* **ACTION ITEM**: Rewrite the data below, substituting "Gauge reading" for every "Recorded value" and keeping everything else the same. Omit the pictures from your version.

╭─ SUPPLIED DATA

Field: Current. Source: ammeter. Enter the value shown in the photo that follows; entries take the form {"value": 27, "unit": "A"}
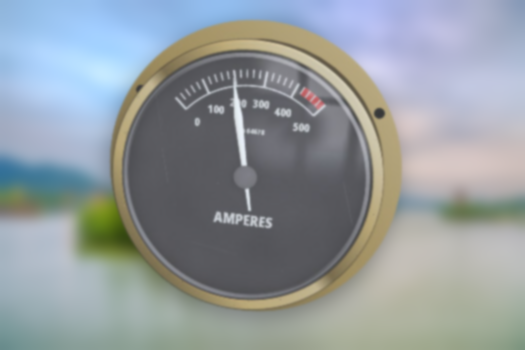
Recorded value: {"value": 200, "unit": "A"}
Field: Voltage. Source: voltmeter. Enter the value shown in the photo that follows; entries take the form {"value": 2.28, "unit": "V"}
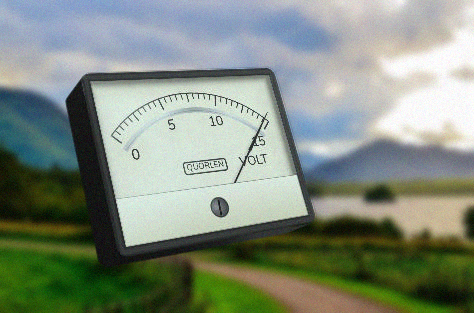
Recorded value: {"value": 14.5, "unit": "V"}
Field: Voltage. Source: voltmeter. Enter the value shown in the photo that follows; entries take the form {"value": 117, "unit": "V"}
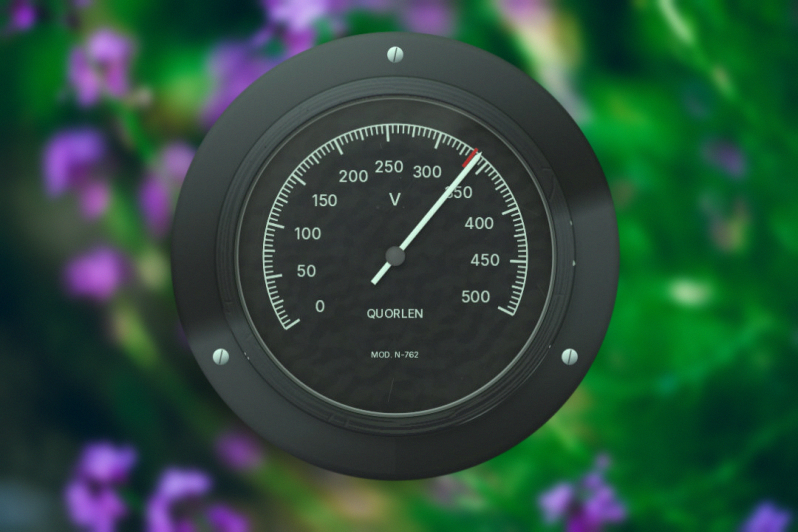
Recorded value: {"value": 340, "unit": "V"}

╰─

* **ANSWER TO THIS EXERCISE**:
Field: Current. Source: ammeter. Enter the value shown in the photo that follows; entries take the form {"value": 27, "unit": "A"}
Gauge reading: {"value": 200, "unit": "A"}
Field: Voltage. Source: voltmeter. Enter the value shown in the photo that follows; entries take the form {"value": 2.28, "unit": "V"}
Gauge reading: {"value": 14.5, "unit": "V"}
Field: Voltage. Source: voltmeter. Enter the value shown in the photo that follows; entries take the form {"value": 117, "unit": "V"}
Gauge reading: {"value": 340, "unit": "V"}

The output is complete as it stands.